イタリアの高級ファッションブランド「ゼニア(Zegna)」は、第61回ヴェネチア・ビエンナーレ国際美術展イタリア館のメインスポンサーを務めることを発表した。同展はイタリア文化省現代創造総局の推進により開催される。
キアラ・カモーニによる展示「Con te con tutto」
イタリア館では、アーティストのキアラ・カモーニ(Chiara Camoni)によるプロジェクト「Con te con tutto(コン テ コン トゥット=伊:あなたと、すべてとともに)」が披露される。キュレーションはチェチリア・カンツィアーニ(Cecilia Canziani)が担当。
同展は、分かち合いを通じた関係性、さまざまな生命の形態との対話、素材や時間、変容への新たなまなざしを通じて、人間が世界の中でどのように存在し、関わっているかを問い直す内容だ。
10年以上にわたる対話が生んだパートナーシップ
ゼニアとキアラ・カモーニ、そしてチェチリア・カンツィアーニとの関係は、10年以上前にゼニアートおよびフォンダツィオーネ・ゼニア(Fondazione Zegna)の取り組みの中で始まった。その後、様々なプロジェクトやリサーチを通じて対話は深まり、今回のイタリア館での展示へと結実。オアジ・ゼニア(Oasi Zegna)の植物や鉱物、ラニフィーチョ(ウール工場)でつくられた糸やランドスケープへの参照が、キアラ・カモーニのクリエイティブプロセスに直接取り込まれており、その創作とブランドの価値観との深い共鳴を物語っている。

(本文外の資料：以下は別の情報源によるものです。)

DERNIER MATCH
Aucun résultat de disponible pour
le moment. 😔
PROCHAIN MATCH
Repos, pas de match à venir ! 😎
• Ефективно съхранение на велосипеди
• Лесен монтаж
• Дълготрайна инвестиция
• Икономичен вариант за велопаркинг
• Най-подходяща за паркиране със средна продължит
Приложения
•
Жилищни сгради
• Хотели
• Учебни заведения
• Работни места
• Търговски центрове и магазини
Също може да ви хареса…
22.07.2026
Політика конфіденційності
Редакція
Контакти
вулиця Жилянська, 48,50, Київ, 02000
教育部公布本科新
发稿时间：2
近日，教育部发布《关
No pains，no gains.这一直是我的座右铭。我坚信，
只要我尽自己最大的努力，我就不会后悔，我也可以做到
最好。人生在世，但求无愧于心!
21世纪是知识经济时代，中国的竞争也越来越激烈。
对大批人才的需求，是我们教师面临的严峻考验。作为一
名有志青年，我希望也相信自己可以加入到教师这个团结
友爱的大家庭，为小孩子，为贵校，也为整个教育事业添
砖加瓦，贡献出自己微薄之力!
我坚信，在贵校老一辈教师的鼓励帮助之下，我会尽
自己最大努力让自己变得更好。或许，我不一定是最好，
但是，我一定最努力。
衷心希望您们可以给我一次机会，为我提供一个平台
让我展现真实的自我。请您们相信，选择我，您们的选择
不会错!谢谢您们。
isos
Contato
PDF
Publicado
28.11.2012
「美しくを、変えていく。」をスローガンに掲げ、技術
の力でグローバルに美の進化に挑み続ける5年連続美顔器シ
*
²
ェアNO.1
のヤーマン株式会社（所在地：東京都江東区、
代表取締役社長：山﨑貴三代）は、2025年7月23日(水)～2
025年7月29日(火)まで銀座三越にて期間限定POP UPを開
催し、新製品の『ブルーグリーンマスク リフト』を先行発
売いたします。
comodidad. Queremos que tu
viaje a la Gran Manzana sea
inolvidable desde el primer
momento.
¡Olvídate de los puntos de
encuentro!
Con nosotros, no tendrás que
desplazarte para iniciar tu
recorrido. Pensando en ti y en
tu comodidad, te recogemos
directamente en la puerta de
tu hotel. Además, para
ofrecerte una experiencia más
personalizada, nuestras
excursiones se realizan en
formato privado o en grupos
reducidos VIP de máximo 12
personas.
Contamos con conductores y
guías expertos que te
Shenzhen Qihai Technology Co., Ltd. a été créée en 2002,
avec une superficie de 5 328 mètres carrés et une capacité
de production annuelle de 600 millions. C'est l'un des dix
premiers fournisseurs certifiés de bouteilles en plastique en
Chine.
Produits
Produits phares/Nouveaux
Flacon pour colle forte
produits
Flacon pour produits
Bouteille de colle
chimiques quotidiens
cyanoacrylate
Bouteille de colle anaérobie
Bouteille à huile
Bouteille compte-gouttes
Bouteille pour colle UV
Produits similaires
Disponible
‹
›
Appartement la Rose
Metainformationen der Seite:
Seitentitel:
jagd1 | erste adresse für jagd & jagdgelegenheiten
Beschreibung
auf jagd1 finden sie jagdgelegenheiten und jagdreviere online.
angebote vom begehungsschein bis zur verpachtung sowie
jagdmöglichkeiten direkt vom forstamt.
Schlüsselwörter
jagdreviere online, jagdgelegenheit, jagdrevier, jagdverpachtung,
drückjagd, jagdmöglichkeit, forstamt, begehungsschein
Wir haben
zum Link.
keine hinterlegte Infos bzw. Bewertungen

グループのエグゼクティブ・チェアマンであるジルド・ゼニア(Gildo Zegna)は次のように述べている。
「ヴェネチア・ビエンナーレ国際美術展2026のイタリア館を支援することは、私たちの歴史の一部である取り組みを継続することを意味します。100年以上にわたり、私たちは土地、クラフツマンシップ、そしてイタリア文化への投資を続け、企業とアートの対話を育んできました。オアジ・ゼニアは、その最も象徴的な表現と言えるプロジェクトで、創業者のビジョンから生まれ、今なお価値を生み続けています。キアラ・カモーニとは10年以上にわたり対話を重ねてきました。彼女の作品は、素材、ランドスケープ、そして進化し続ける伝統へのまなざしを体現しています。今回、チェチリア・カンツィアーニとともにイタリア館を率いる姿を見ることは、二人の歩みと探究の一貫性を示す重要な成果であり、私たちにとっても誇りです。」

オアジ・ゼニアでも個展を同時開催
また、ビエンナーレの会期(2026年5月22日〜11月22日)にあわせ、オアジ・ゼニアでもキアラ・カモーニの個展が開催される予定。キュレーションはイラリア・ボナコッサ(Ilaria Bonacossa)が担当し、現代アートとランドスケープとの対話をさらに深める機会となる。
同パートナーシップを通じ、ゼニアは国際的に最も権威ある舞台のひとつにおいて、イタリアの現代アートを支える文化的担い手としての役割を改めて示すこととなった。